[[ DATA open ]]

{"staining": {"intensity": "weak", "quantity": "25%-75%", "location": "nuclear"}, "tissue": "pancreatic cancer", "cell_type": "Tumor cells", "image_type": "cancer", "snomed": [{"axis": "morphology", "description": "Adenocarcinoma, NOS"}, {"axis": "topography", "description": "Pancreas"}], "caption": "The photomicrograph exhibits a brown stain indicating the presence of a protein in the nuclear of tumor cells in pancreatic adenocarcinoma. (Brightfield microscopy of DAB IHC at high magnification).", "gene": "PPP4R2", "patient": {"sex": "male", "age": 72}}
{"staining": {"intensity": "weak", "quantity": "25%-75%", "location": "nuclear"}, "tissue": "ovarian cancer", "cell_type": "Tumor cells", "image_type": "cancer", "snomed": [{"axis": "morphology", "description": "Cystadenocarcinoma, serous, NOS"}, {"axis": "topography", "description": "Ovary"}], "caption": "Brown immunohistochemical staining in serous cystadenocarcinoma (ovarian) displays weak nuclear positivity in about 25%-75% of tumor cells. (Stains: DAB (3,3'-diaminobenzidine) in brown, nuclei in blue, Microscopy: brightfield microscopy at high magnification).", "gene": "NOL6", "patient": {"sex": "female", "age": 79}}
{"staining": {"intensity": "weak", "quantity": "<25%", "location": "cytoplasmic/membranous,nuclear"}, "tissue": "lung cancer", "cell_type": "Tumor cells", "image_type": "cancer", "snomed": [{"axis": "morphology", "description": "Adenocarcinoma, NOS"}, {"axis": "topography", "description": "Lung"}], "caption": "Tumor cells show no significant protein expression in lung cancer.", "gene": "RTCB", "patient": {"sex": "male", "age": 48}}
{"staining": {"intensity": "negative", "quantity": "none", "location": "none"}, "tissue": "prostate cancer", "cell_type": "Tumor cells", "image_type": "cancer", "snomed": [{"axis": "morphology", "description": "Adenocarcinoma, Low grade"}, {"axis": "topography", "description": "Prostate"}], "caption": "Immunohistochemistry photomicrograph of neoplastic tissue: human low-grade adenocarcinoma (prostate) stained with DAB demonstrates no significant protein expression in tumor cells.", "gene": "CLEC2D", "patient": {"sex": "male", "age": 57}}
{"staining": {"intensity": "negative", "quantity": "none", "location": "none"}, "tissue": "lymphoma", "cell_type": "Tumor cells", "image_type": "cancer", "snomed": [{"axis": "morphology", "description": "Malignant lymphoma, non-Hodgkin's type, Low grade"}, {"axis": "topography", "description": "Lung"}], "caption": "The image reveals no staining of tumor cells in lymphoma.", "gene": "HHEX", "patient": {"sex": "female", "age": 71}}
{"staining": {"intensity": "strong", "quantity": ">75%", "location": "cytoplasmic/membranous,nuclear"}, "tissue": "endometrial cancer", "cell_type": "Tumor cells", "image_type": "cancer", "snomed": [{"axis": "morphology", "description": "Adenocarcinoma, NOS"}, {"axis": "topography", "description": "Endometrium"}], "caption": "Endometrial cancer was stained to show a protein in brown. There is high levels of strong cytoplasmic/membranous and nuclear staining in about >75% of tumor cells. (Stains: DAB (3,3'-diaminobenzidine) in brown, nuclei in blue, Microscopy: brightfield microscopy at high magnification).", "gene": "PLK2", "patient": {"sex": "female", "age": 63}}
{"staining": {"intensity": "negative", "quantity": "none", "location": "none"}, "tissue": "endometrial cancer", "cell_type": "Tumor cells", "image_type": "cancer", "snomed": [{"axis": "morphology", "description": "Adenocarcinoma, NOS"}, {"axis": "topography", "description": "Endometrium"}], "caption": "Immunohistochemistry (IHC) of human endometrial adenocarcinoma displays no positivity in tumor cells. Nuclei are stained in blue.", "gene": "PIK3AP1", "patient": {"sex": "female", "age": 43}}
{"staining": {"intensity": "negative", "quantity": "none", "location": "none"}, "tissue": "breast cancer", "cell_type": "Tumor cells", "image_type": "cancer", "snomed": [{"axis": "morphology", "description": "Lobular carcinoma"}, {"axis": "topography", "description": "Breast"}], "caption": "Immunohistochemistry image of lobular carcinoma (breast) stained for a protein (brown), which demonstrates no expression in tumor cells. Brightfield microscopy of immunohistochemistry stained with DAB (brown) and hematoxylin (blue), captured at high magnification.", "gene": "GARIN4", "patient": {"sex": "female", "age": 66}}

[[ DATA closed ]]

PROBLEM REQUIREMENTS ▸ Retype the listing from above, matching it exactly.

TASK RESPONSE ▸
{"staining": {"intensity": "weak", "quantity": "25%-75%", "location": "nuclear"}, "tissue": "pancreatic cancer", "cell_type": "Tumor cells", "image_type": "cancer", "snomed": [{"axis": "morphology", "description": "Adenocarcinoma, NOS"}, {"axis": "topography", "description": "Pancreas"}], "caption": "The photomicrograph exhibits a brown stain indicating the presence of a protein in the nuclear of tumor cells in pancreatic adenocarcinoma. (Brightfield microscopy of DAB IHC at high magnification).", "gene": "PPP4R2", "patient": {"sex": "male", "age": 72}}
{"staining": {"intensity": "weak", "quantity": "25%-75%", "location": "nuclear"}, "tissue": "ovarian cancer", "cell_type": "Tumor cells", "image_type": "cancer", "snomed": [{"axis": "morphology", "description": "Cystadenocarcinoma, serous, NOS"}, {"axis": "topography", "description": "Ovary"}], "caption": "Brown immunohistochemical staining in serous cystadenocarcinoma (ovarian) displays weak nuclear positivity in about 25%-75% of tumor cells. (Stains: DAB (3,3'-diaminobenzidine) in brown, nuclei in blue, Microscopy: brightfield microscopy at high magnification).", "gene": "NOL6", "patient": {"sex": "female", "age": 79}}
{"staining": {"intensity": "weak", "quantity": "<25%", "location": "cytoplasmic/membranous,nuclear"}, "tissue": "lung cancer", "cell_type": "Tumor cells", "image_type": "cancer", "snomed": [{"axis": "morphology", "description": "Adenocarcinoma, NOS"}, {"axis": "topography", "description": "Lung"}], "caption": "Tumor cells show no significant protein expression in lung cancer.", "gene": "RTCB", "patient": {"sex": "male", "age": 48}}
{"staining": {"intensity": "negative", "quantity": "none", "location": "none"}, "tissue": "prostate cancer", "cell_type": "Tumor cells", "image_type": "cancer", "snomed": [{"axis": "morphology", "description": "Adenocarcinoma, Low grade"}, {"axis": "topography", "description": "Prostate"}], "caption": "Immunohistochemistry photomicrograph of neoplastic tissue: human low-grade adenocarcinoma (prostate) stained with DAB demonstrates no significant protein expression in tumor cells.", "gene": "CLEC2D", "patient": {"sex": "male", "age": 57}}
{"staining": {"intensity": "negative", "quantity": "none", "location": "none"}, "tissue": "lymphoma", "cell_type": "Tumor cells", "image_type": "cancer", "snomed": [{"axis": "morphology", "description": "Malignant lymphoma, non-Hodgkin's type, Low grade"}, {"axis": "topography", "description": "Lung"}], "caption": "The image reveals no staining of tumor cells in lymphoma.", "gene": "HHEX", "patient": {"sex": "female", "age": 71}}
{"staining": {"intensity": "strong", "quantity": ">75%", "location": "cytoplasmic/membranous,nuclear"}, "tissue": "endometrial cancer", "cell_type": "Tumor cells", "image_type": "cancer", "snomed": [{"axis": "morphology", "description": "Adenocarcinoma, NOS"}, {"axis": "topography", "description": "Endometrium"}], "caption": "Endometrial cancer was stained to show a protein in brown. There is high levels of strong cytoplasmic/membranous and nuclear staining in about >75% of tumor cells. (Stains: DAB (3,3'-diaminobenzidine) in brown, nuclei in blue, Microscopy: brightfield microscopy at high magnification).", "gene": "PLK2", "patient": {"sex": "female", "age": 63}}
{"staining": {"intensity": "negative", "quantity": "none", "location": "none"}, "tissue": "endometrial cancer", "cell_type": "Tumor cells", "image_type": "cancer", "snomed": [{"axis": "morphology", "description": "Adenocarcinoma, NOS"}, {"axis": "topography", "description": "Endometrium"}], "caption": "Immunohistochemistry (IHC) of human endometrial adenocarcinoma displays no positivity in tumor cells. Nuclei are stained in blue.", "gene": "PIK3AP1", "patient": {"sex": "female", "age": 43}}
{"staining": {"intensity": "negative", "quantity": "none", "location": "none"}, "tissue": "breast cancer", "cell_type": "Tumor cells", "image_type": "cancer", "snomed": [{"axis": "morphology", "description": "Lobular carcinoma"}, {"axis": "topography", "description": "Breast"}], "caption": "Immunohistochemistry image of lobular carcinoma (breast) stained for a protein (brown), which demonstrates no expression in tumor cells. Brightfield microscopy of immunohistochemistry stained with DAB (brown) and hematoxylin (blue), captured at high magnification.", "gene": "GARIN4", "patient": {"sex": "female", "age": 66}}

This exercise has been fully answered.